Fakta demikian tentu tidak akan terjadi dalam sistem Islam. Sistem Islam menjamin kehidupan rakyatnya perindividu. Termasuk menjamin kesejahteraan para pekerja (buruh). Sebab Khalifah menempatkan dirinya sebagai pengurus rakyat, sesuai sabda Rosulullah SAW, “Imam (Khalifah) adalah ra’in (pengurus) urusan rakyat dan ia akan di minta pertanggung jawaban atas apa yang diurusnya itu.” (HR. Bukhari).

Islam juga memandang persoalan ketenagakerjaan sepenuhya tergantung pada kontrak kerja atau akad ijarah antara perusahaan dan pekerja. Sementara negara wajib memastikan tidak terjadi kezaliman di antara kedua belah pihak. Kontrak kerja haruslah saling menguntungkan tidak boleh satu pihak menzalimi pihak lainnya. Perusahaan wajib membayar upah pekerjaan bila selesai pekerjaannya. Ditegaskan dalam hadits, Rosul SAW bersabda “Berikanlah kepada pekerja upahnya sebelum keringatnya kering” (HR. Ibnu Majah). 

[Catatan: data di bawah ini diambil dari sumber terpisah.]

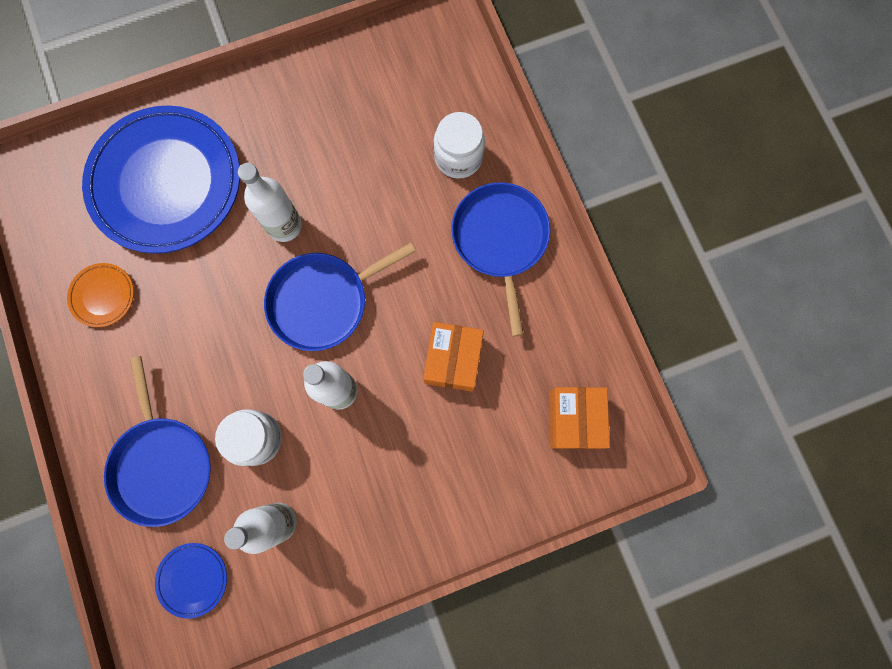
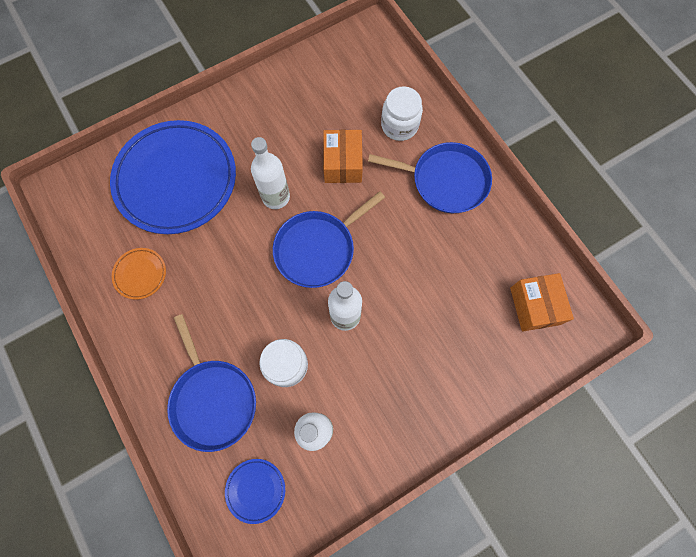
camera: 10 degrees left, 5 degrees down
orange box [423,322,484,392] -> orange box moved to [323,130,363,183]
blue pan [451,182,550,337] -> blue pan turned 120 degrees clockwise [368,142,492,213]

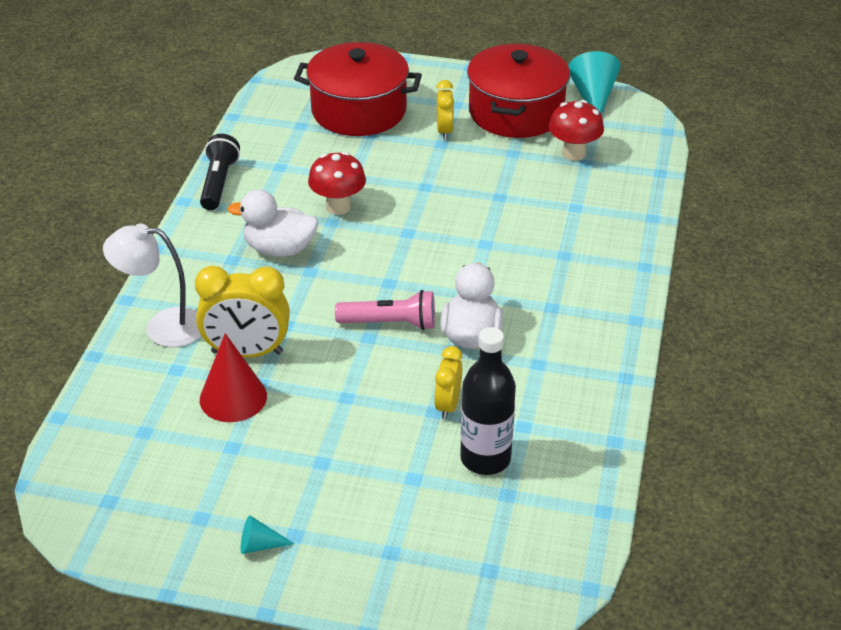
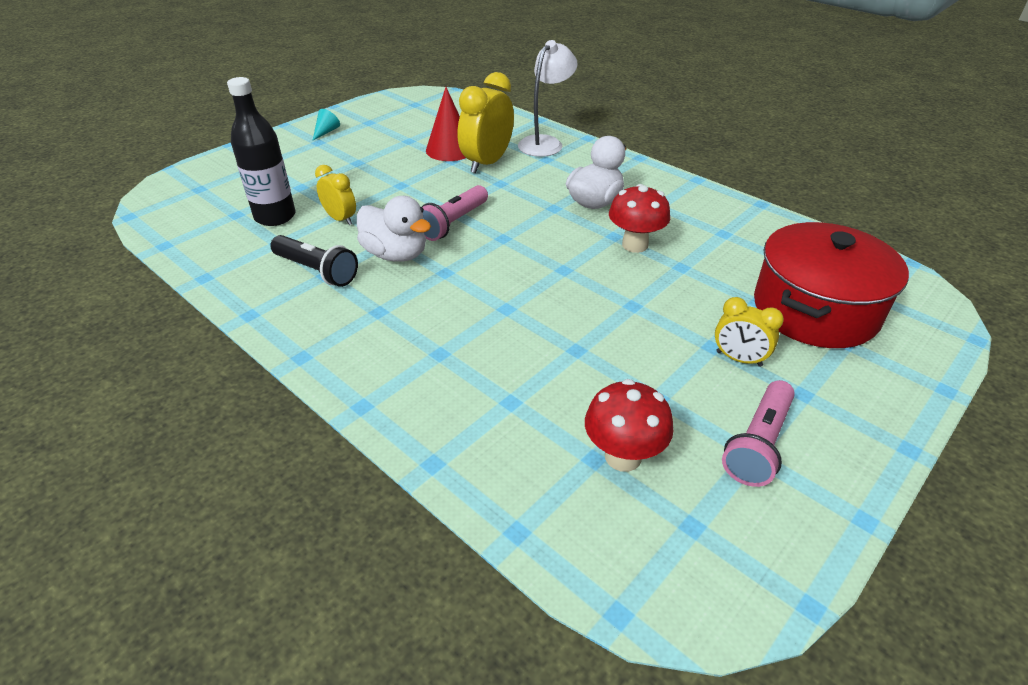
camera: 120 degrees right, 0 degrees up
black flashlight [200,134,240,210] -> black flashlight moved to [270,235,358,287]
red pot [467,44,570,138] -> pink flashlight [722,380,795,487]
turquoise cone [568,51,620,114] -> none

Sebaliknya pekerja pun harus menunaikan kewajiaban yang menjadi hak perusahaan. Jika terjadi perselisihan antara perusahaan dan pekerja, maka Khalifah memfasilitasi dengan mendatangkan beberapa ahli yang independen, diharapkan dapat menuntaskan perselisihan kedua belah pihak. Demikianlah pandangan Islam dalam mengatasi persoalan buruh. Kesejahteraan pekerja akan tercapai dan perusahaan pun diuntungkan. Tentu saja semua ini bisa terwujud jika diterapkanya syariat Islam secara kaffah di bawah naungan sistem pemerintahan Islam. Wallahu’alam bishowab.